Читаем Идол полностью

Фройляйн Рита исполняла один из своих танцев. Конечно, музыкой была ещё одна песня на немецком, и, насколько Луневу хватало его познаний в иностранных языках, он понял, что поётся в ней про огонь на ветру. И — была ли это магия, сила артистизма или что-то ещё — Рита в своём старом платье, цвет которого даже затруднительно было определить, была точь-в-точь как пламя свечи, даже нет, она и была пламенем свечи. Её ритмичные движения до такой степени воссоздавали трепетание огня под порывами ветра, что казалось: перед ними и в самом деле колышется горящая свечка. Вопреки здравому смыслу колдовство завладевало зрителями и преображало видимое ими.

Фройляйн Рита почти не сдвигалась с места; только извороты рук, до запястий закрытых рукавами, только взлетающий иногда в воздух неровный подол длинного платья, только змеиные извивания тела — волны сверху вниз, — свечка, свечка на ветру.
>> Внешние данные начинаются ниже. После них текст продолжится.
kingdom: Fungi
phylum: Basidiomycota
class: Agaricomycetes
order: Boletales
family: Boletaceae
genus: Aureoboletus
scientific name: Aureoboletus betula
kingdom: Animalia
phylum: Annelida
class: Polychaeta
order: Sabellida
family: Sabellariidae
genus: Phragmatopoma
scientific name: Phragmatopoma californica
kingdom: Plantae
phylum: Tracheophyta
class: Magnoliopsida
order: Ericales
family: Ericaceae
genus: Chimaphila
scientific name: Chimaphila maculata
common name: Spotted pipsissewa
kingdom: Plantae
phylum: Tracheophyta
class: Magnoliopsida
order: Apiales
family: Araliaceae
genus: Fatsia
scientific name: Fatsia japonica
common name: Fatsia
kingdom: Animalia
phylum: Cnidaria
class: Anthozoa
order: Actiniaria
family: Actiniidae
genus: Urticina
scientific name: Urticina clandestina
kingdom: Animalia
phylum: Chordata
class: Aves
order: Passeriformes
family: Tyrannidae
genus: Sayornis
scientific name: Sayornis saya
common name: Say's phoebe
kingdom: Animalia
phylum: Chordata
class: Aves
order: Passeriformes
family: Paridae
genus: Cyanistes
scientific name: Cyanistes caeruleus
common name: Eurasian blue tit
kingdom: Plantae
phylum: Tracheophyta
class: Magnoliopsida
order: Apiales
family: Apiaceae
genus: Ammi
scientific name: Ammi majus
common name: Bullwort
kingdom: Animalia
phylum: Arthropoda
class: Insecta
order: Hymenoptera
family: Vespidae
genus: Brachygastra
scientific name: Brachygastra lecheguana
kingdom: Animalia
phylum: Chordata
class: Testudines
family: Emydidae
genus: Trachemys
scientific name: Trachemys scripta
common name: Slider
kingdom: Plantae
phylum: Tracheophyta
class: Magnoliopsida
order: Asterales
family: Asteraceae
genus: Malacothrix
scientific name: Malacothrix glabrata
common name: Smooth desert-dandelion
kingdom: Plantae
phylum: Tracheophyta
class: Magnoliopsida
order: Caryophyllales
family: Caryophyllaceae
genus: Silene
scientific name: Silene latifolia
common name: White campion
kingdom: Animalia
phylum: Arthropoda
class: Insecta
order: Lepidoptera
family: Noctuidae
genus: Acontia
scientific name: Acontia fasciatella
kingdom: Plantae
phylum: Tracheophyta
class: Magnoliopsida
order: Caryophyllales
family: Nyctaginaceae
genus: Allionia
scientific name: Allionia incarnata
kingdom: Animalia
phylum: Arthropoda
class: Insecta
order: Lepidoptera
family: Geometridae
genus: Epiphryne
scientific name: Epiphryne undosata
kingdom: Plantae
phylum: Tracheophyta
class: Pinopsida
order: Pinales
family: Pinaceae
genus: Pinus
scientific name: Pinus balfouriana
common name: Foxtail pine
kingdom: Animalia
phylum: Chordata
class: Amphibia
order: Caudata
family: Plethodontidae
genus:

Огонёк мерно колебался, отвечая на движения неспокойного воздуха, но не гас, сильный желанием существовать.

Минутное замедление, остановка — голос замолчал, и осталась только музыка, вдруг встревоженная, будто надвинулись внезапно высокие тонкие тучи, наползли неразрывной плёнкой — и неожиданный взрыв, всплеск, движения завертелись в порыве, будто свечка обернулась огненною бурей. Вся блестящая страсть вырвалась в едином вихре и закружилась, неудержимая и всепоглощающая. Круговорот без конца, безграничное буйство — и вот, остановка, щелчки каблуков на месте по инерции, и… Всё опять спокойно, мерное колебание огонька свечи.

Поющий голос вернулся, вначале такой же уверенный, как был, но теперь что-то уже надломилось, там, в глубине, пока незримо для глаз, но неизъяснимая тревога возвещала беду. Пламя дрожало теперь резко, неровно, будто порывы ветра одерживали верх. Вот и голос поймал это: бесстрастный и спокойный раньше, он начал срываться и дёргаться, пытаясь избежать, он знал, неотвратимого. Огонёк рванулся — раз и два — как бы спотыкаясь, теряя ритм и такт. Рита опустилась на колени — свет пламени был слаб, оно гасло, гасло. Всё снижаясь, оно поникало — и вот, с последней струйкой дыма, вознёсшейся в воздух, пламя исчезло. Теперь стихия окончательно победила — Рита сложилась, ничком уткнувшись в землю, свеча потухла.

Но тут музыка просветлела, будто блики солнца заискрились на снегу. Рита подняла голову: она улыбалась.

Один рывок — движение восстановилось, и теперь становилось понятно, что пламя не погасят никакие бури, никакие ветра: оно бессмертно и неостановимо. Это не просто дрожание свечи: это священный танец жизни, конца и границы которому нет.

Когда музыка почти затихла и остались только тихие переливы огонька на заднем плане, Рита окончила танец и, высоко подняв голову, окинула взглядом зрителей.

Ей захлопали. Лунев поймал себя на том, что тоже аплодирует, и немедленно прекратил эту глупость. Ещё чего не хватало. Он, конечно, был заворожён, как и все остальные, но… Мало ли что!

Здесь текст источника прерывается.